Assim, o que me preocupa mais e que talvez não esteja ainda tão popular como as discussões em torno dos impactos técnicos da IA em nossas vidas, é a capacidade humana de de fato gerar valor aos negócios pelo que temos de único, nossos softs skills.
Acredito que a evolução dos negócios e a sustentabilidade de suas propostas de valor para a sociedade requerem não apenas as habilidades exatas mas os diferenciais humanos das pessoas que os compõem. E a chave do sucesso está na conexão das habilidades humanas, no encontro do diferente, nas conexões e parcerias reais entre pessoas com histórias e ideias divergentes. E na inovação que isso promove.
Convenhamos: por mais que as relações entre países nem sempre sejam diplomáticas, o trabalho remoto se manterá e a concorrência de seu negócio pode estar em qualquer parte do mundo. As soluções digitais de facilitação de conversas multi-idiomas em tempo real já estão aí, as fintechs e novas regulações para facilitar o fluxo financeiro internacional também. Se você não estiver ouvindo as opiniões de pessoas com vivências diferentes da que você encontra em seu bairro, estará perdendo vantagem competitiva já. Não é para o plano 2030.
Por favor, abramos as caixas!
Além disso, a tecnologia será cada vez mais parte inerente dos negócios e muito provavelmente as aplicações de IA assumirão boa parte dos trabalhos lógicos nos fluxos de processos. Ter uma boa noção do que está acontecendo por trás das caixas pretas dos algorítmos e alguma boa habilidade para identificar quando um output de decisão não soa bem é o que vai diferenciar os profissioanais nesse contexto.
Acredite, essa habilidade não está restrita a quem cursou engenharia. Sua construção está sim muito mais conectada à sua capacidade de aprendizagem contínua, de construir correlações, de avaliar causa-impacto, de ter empatia, de ter curiosidade, de ter repertório. E esses elementos do saber são exercitados quando nos relacionamos com pessoas diferentes, quando interagimos em comunidades e ecossistemas diversos, quando conseguimos nos relacionar e gerar engajamento com quem pensa diferente.

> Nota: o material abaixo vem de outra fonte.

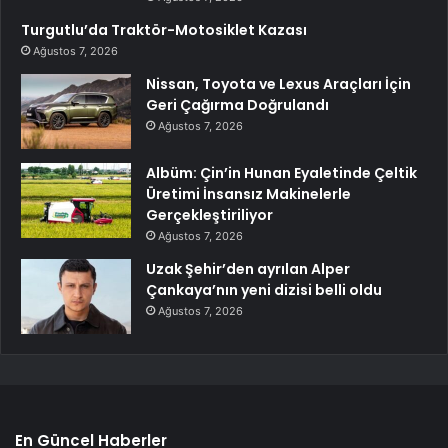
Turgutlu’da Traktör-Motosiklet Kazası
Ağustos 7, 2026
Nissan, Toyota ve Lexus Araçları İçin
Geri Çağırma Doğrulandı
Ağustos 7, 2026
Albüm: Çin’in Hunan Eyaletinde Çeltik
Üretimi İnsansız Makinelerle
Gerçekleştiriliyor
Ağustos 7, 2026
Uzak Şehir’den ayrılan Alper
Çankaya’nın yeni dizisi belli oldu
Ağustos 7, 2026
En Güncel Haberler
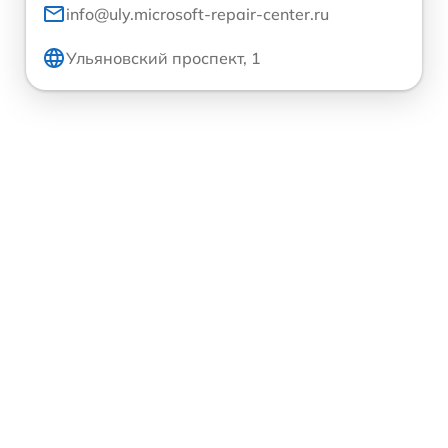
info@uly.microsoft-repair-center.ru
Ульяновский проспект, 1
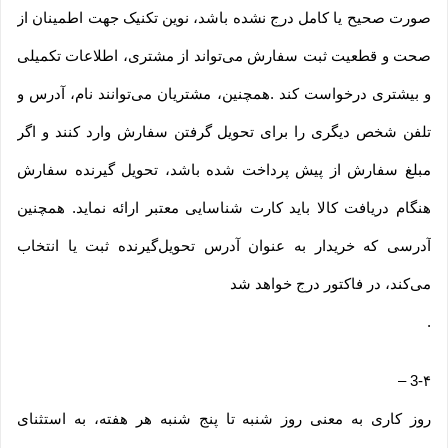
صورت صحیح یا کامل درج نشده باشد، نوین تکنیک جهت اطمینان از
صحت و قطعیت ثبت سفارش می‌تواند از مشتری، اطلاعات تکمیلی
و بیشتری درخواست کند .همچنین، مشتریان می‌توانند نام، آدرس و
تلفن شخص دیگری را برای تحویل گرفتن سفارش وارد کنند و اگر
مبلغ سفارش از پیش پرداخت شده باشد، تحویل گیرنده سفارش
هنگام دریافت کالا باید کارت شناسایی معتبر ارائه نماید. همچنین
آدرسی که خریدار به عنوان آدرس تحویل‌گیرنده ثبت یا انتخاب
می‌کند، در فاکتور درج خواهد شد
.
–
3-۴
روز کاری به معنی روز شنبه تا پنج شنبه هر هفته، به استثنای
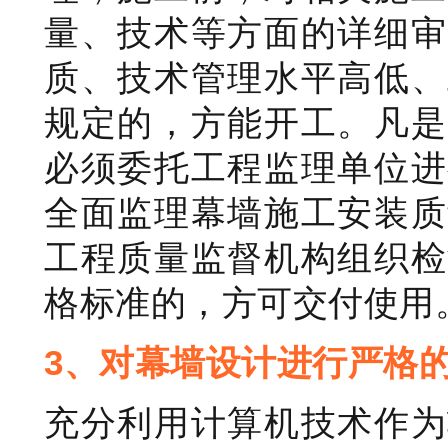
量、技术等方面的详细审
质、技术管理水平高低、
规定的，方能开工。凡是
必须委托工程监理单位进
全面监理幕墙施工安装质
工程质量监督机构组织检
格标准的，方可交付使用
3、对幕墙设计进行严格
充分利用计算机技术作为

Essa habilidade humana, que eu arriscaria chamar de NH – ou Natural Humanity – em contraponto à Inteligência artificial, é o que acredito que fará mesmo a diferença num tempo cada vez mais próximo em que nossa sobrevivência realmente dependerá da ética e da atençao às normas de compliance e regulamentação da tecnologia em prol da equidade de direitos humanos. São, por fim, os softskills que diferenciarão os profissionais de alto valor.
Há harmonia e equilíbrio no que somos.
Termino a reflexão com uma sugestão às corporações e às pessoas. Que as corporações, representadas por sua liderança executiva, realmente priorizem em suas metas não só a aceleração da adoção tecnológica, mas a preparação de seus talentos para viverem em um cenário em que não se poderá mais ganhar sozinho, ter performance sem propósito, evitar os diferentes. A transformação nas práticas de gestão, trazendo humanização, colaboração e diversidade aos times precisa estar na meta de hoje. Não na visão de longo prazo.
Aos profissionais que se veem hoje como líderes ou estão em formação para liderarem no futuro, deixo o convite para que busquem e promovam experiências distintas, com espaços para conhecer o novo, experimentar o diferente, conectar com quem não faz parte do seu clube. É desse lugar que virá o espaço para inovar, para ser relevante, para potencializar resultados e gerar impacto positivo.